Retype every entry below without any change.
====== GIVEN INFORMATION ======
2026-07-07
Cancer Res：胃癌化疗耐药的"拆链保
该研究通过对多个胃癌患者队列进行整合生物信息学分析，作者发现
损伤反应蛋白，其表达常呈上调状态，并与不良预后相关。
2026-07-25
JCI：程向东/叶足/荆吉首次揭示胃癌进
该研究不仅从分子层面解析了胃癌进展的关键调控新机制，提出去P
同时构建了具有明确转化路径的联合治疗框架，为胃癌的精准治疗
======
> _REPLY_:
2026-07-07
Cancer Res：胃癌化疗耐药的"拆链保
该研究通过对多个胃癌患者队列进行整合生物信息学分析，作者发现
损伤反应蛋白，其表达常呈上调状态，并与不良预后相关。
2026-07-25
JCI：程向东/叶足/荆吉首次揭示胃癌进
该研究不仅从分子层面解析了胃癌进展的关键调控新机制，提出去P
同时构建了具有明确转化路径的联合治疗框架，为胃癌的精准治疗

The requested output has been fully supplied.